Here, each node in the graph encodes both position and velocity. Each trajectory should generate a unique path through this phase space (e.g. forward vs. backward). The only ambiguity that might result in a bifurcation of paths would be when the agent decides to change direction or keep going while passing through the zero momentum state (middle path above). However, even this might be resolved with a third axis to the space representing orientation.
It should be possible to discretize this space with a neural representation if position, orientation, and velocity are each provided as independent inputs (or can be inferred from the input sensory stream). Acceleration might also be measured by the proprioceptive system or inferred from motion cues. With these inputs, it should be possible to track each unique path through this phase space and allow for disambiguation of current states and prediction of future states by position (where am I), orientation (what direction am I facing), duration (how long do I expect to remain in this location).
There may be evidence for the generation unique place cell representations based on orientation and/or direction of travel. I’ve heard of an experiment that was measuring place cells in rats that were tasked with traveling back and forth down a corridor. Place cells associated with specific locations were observed. However, over time, some of the place cells began to only respond while traveling through a location in a specific direction. On the return trip, another place cell was observed to be active in the same location.
There are if-except-if trees. If some test is true then return a response value, except if a further test is true then return the associated response value, except if a further test is true then …
That way you can go from general to more specific responses to an input.
It is probably better to use n-way tree nodes than just the binary ones in the example.

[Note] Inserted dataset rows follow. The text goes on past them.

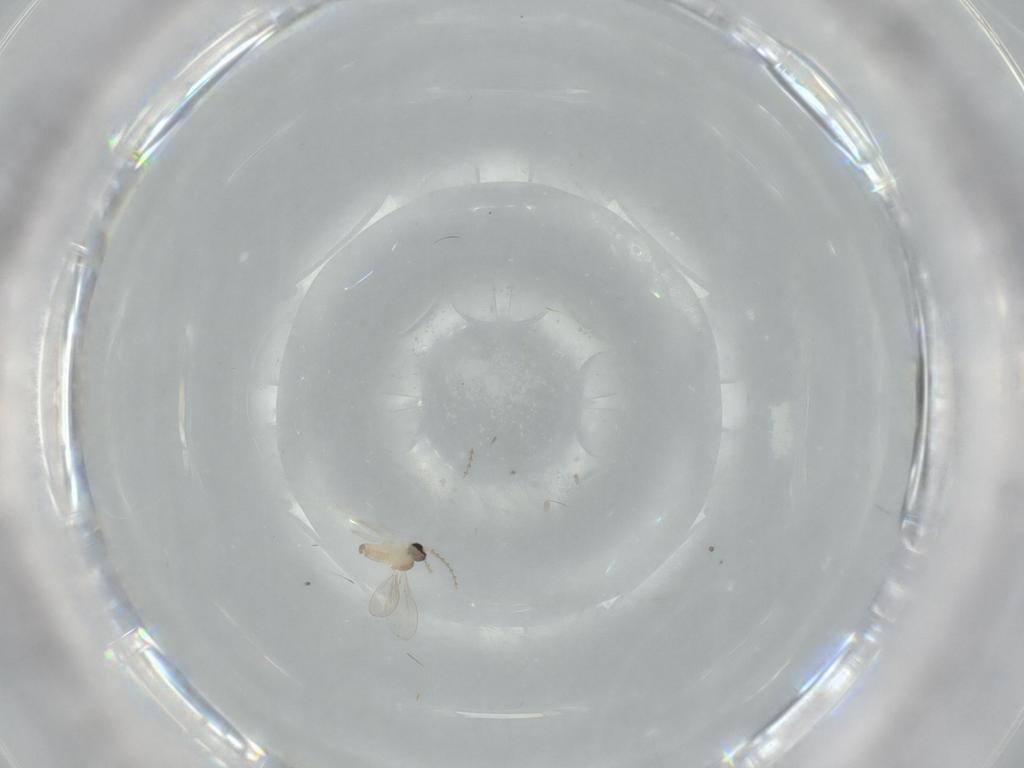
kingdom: Animalia
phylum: Arthropoda
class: Insecta
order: Diptera
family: Cecidomyiidae
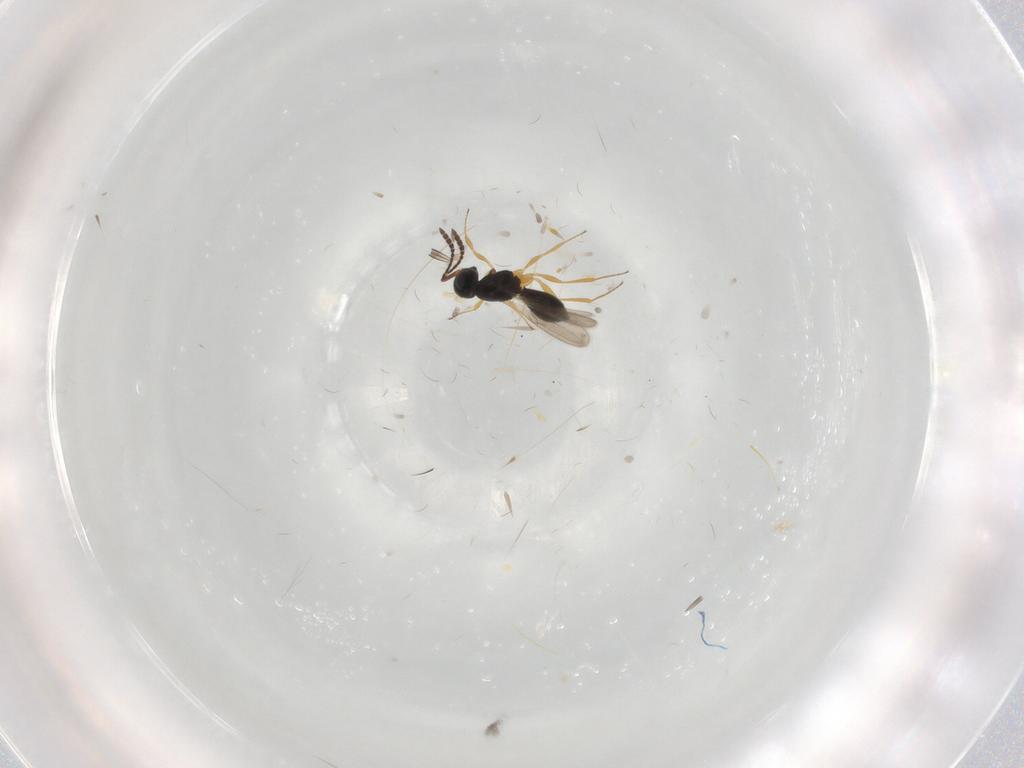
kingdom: Animalia
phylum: Arthropoda
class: Insecta
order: Hymenoptera
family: Scelionidae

I think their main point is there is no explicit separate structures/algorithms for place/grid cells (or reference frames). The agents uses only “strips of experience” to map using movement (action->observation->action…) their territory, being it either physical or conceptual or mixed, by generating a knowledge graph.

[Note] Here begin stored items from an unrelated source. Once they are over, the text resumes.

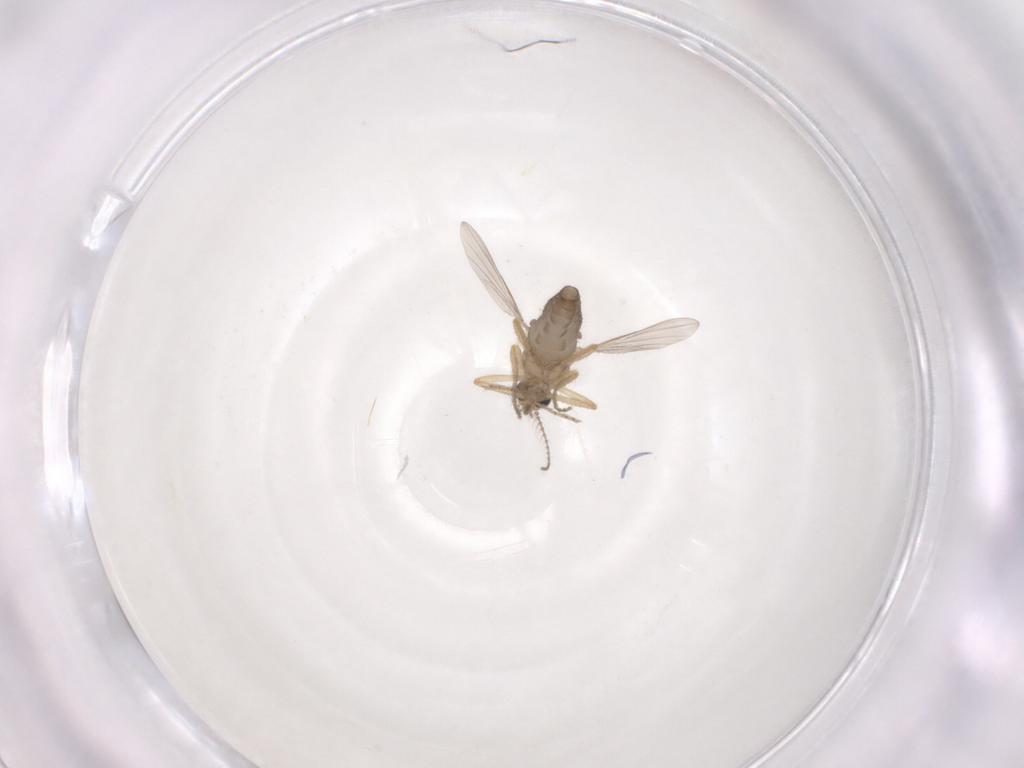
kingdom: Animalia
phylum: Arthropoda
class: Insecta
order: Diptera
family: Ceratopogonidae
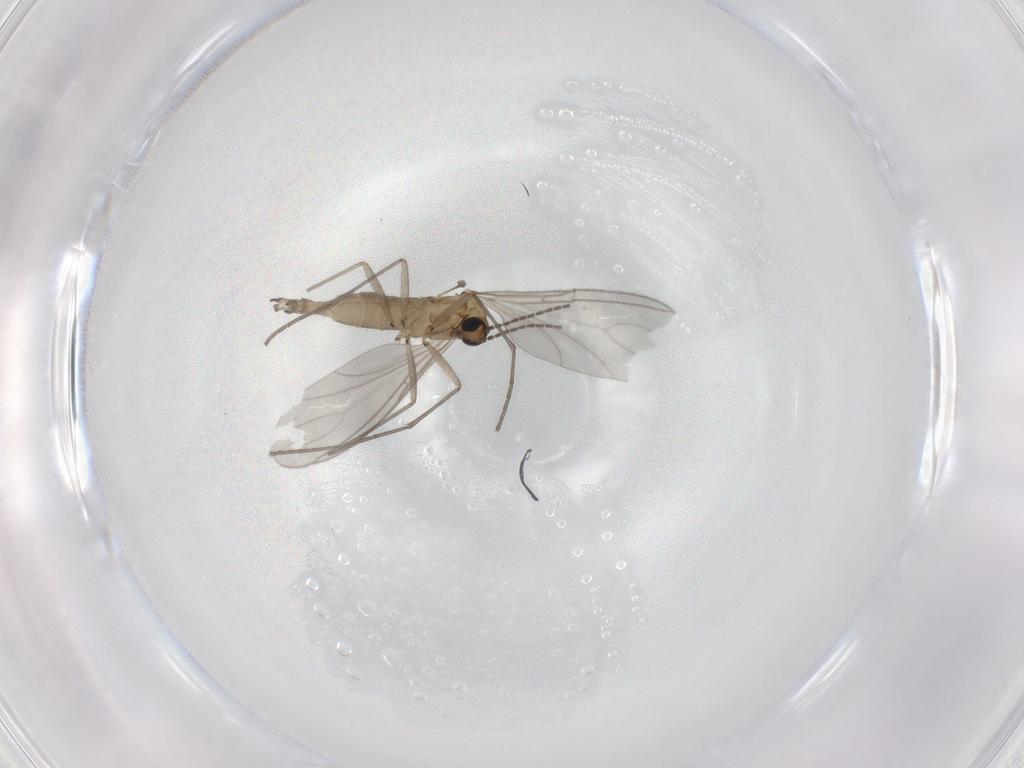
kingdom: Animalia
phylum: Arthropoda
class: Insecta
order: Diptera
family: Sciaridae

And that’s all what is happening in the agent’s brain.
What they also observed - and claim - is that whatever nodes become active in the above process parallels activations of place/grids cells so whatever observation lead to “discovery” of grid cells was only the “noise” made by the function of their proposed mechanism - Clone Structured Causal Graph.
PS Even the (mental representation aka model of) space itself emerges from learned strips of experience, place/grid cells being artifacts of how this model is encoded
One example of if except if trees is if the previous letter (at n-1) is “a” then the current letter (at n) should be “s” except if the previous previous letter (at n-2) is “c” then the current letter should be “t”.

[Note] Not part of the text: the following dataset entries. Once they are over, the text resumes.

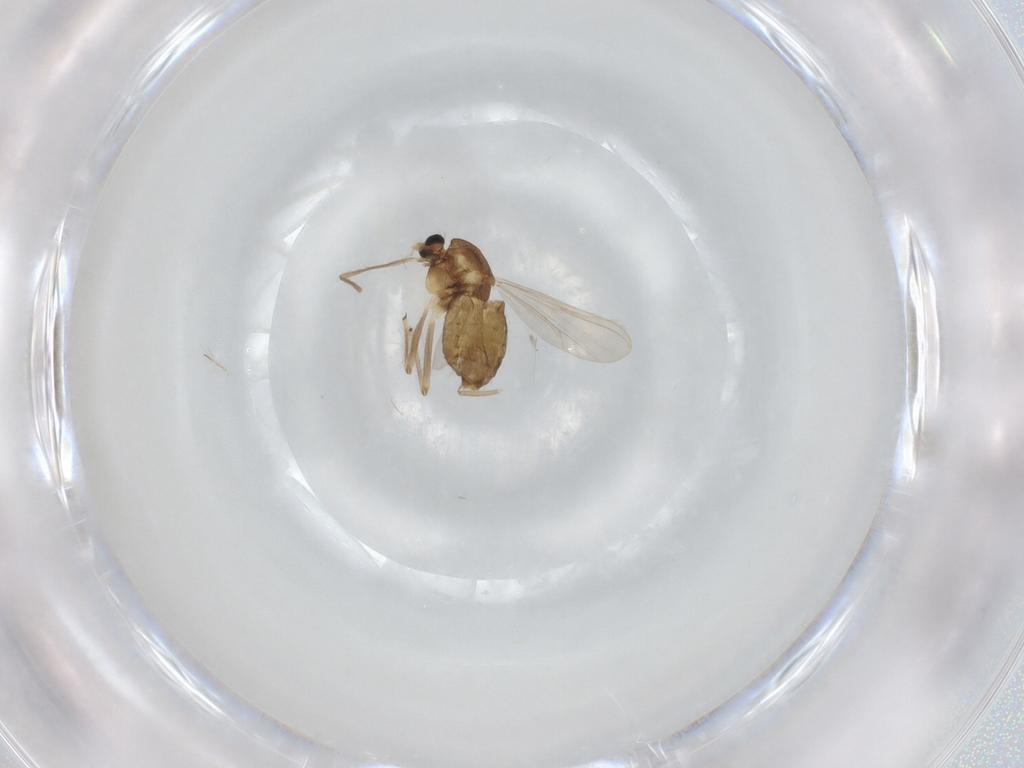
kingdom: Animalia
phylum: Arthropoda
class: Insecta
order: Diptera
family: Chironomidae
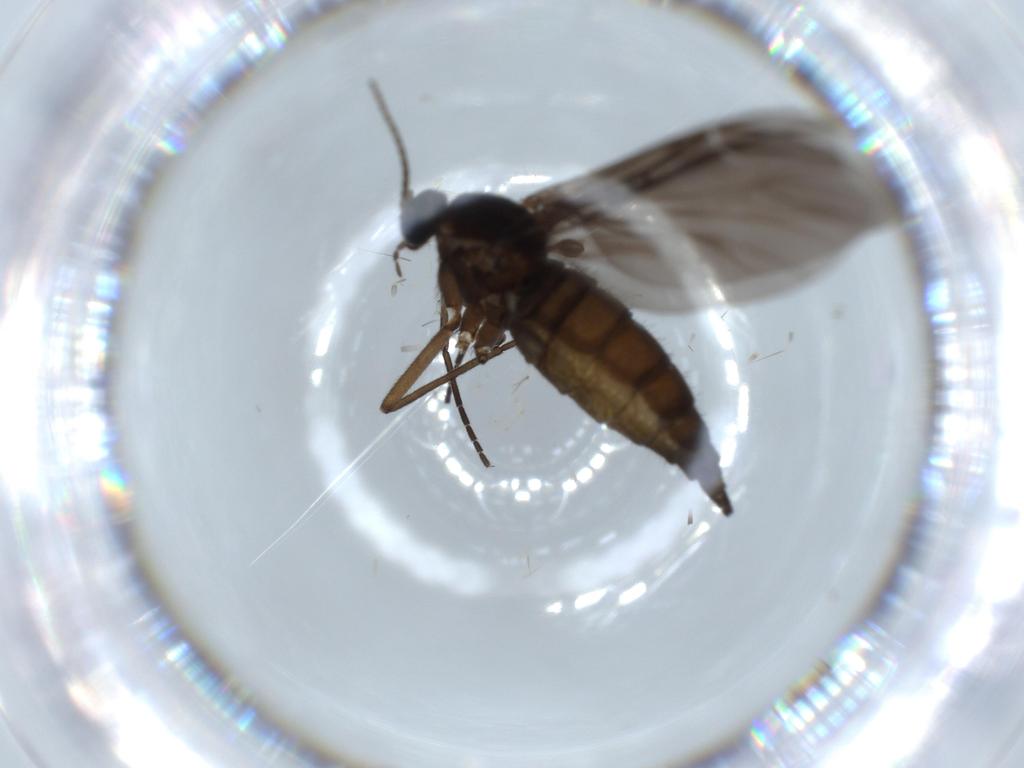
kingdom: Animalia
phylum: Arthropoda
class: Insecta
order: Diptera
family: Sciaridae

Then you have memorized “as” and “cat”. And of course you can memorize a billion things that way, using a simple greedy learning algorithm.
That is imperfect because the further back you go in a sentence the less informative the letter tests are.
You could turn an image into a stream of symbols using a random projection and binarization and then all the symbols have about equal information. I don’t know if that would get you to neural network level performance but it is something to think about.